The worst performers of the session were NovaGold Resources Inc (TSX:NG), which fell 4.43% or 0.20 points to trade at 4.31 at the close. Richelieu Hardware Ltd. (TSX:RCH) declined 3.17% or 1.36 points to end at 41.57 and Energy Fuels Inc. (TSX:EFR) was down 2.84% or 0.24 points to 8.20.

Rising stocks outnumbered declining ones on the Toronto Stock Exchange by 492 to 412 and 121 ended unchanged.

Shares in IAMGold Corporation (TSX:IMG) rose to 5-year highs; gaining 4.20% or 0.35 to 8.68.

The S&P/TSX 60 VIX, which measures the implied volatility of S&P/TSX Composite options, was down 2.99% to 12.99.

Gold Futures for February delivery was up 0.46% or 12.69 to $2,777.69 a troy ounce.
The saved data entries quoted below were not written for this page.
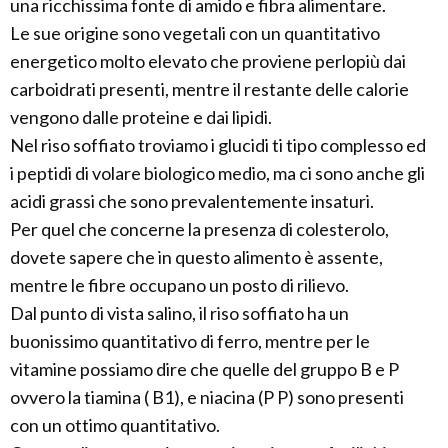
una ricchissima fonte di amido e fibra alimentare.
Le sue origine sono vegetali con un quantitativo
energetico molto elevato che proviene perlopiù dai
carboidrati presenti, mentre il restante delle calorie
vengono dalle proteine e dai lipidi.
Nel riso soffiato troviamo i glucidi ti tipo complesso ed
i peptidi di volare biologico medio, ma ci sono anche gli
acidi grassi che sono prevalentemente insaturi.
Per quel che concerne la presenza di colesterolo,
dovete sapere che in questo alimento è assente,
mentre le fibre occupano un posto di rilievo.
Dal punto di vista salino, il riso soffiato ha un
buonissimo quantitativo di ferro, mentre per le
vitamine possiamo dire che quelle del gruppo B e P
ovvero la tiamina ( B1), e niacina (P P) sono presenti
con un ottimo quantitativo.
Elsewhere in commodities trading, Crude oil for delivery in March fell 0.05% or 0.04 to hit $74.58 a barrel, while the March Brent oil contract rose 0.22% or 0.17 to trade at $78.46 a barrel.

CAD/USD was unchanged 0.27% to 0.70, while CAD/EUR unchanged 0.48% to 0.66.

The US Dollar Index Futures was down 0.55% at 107.27.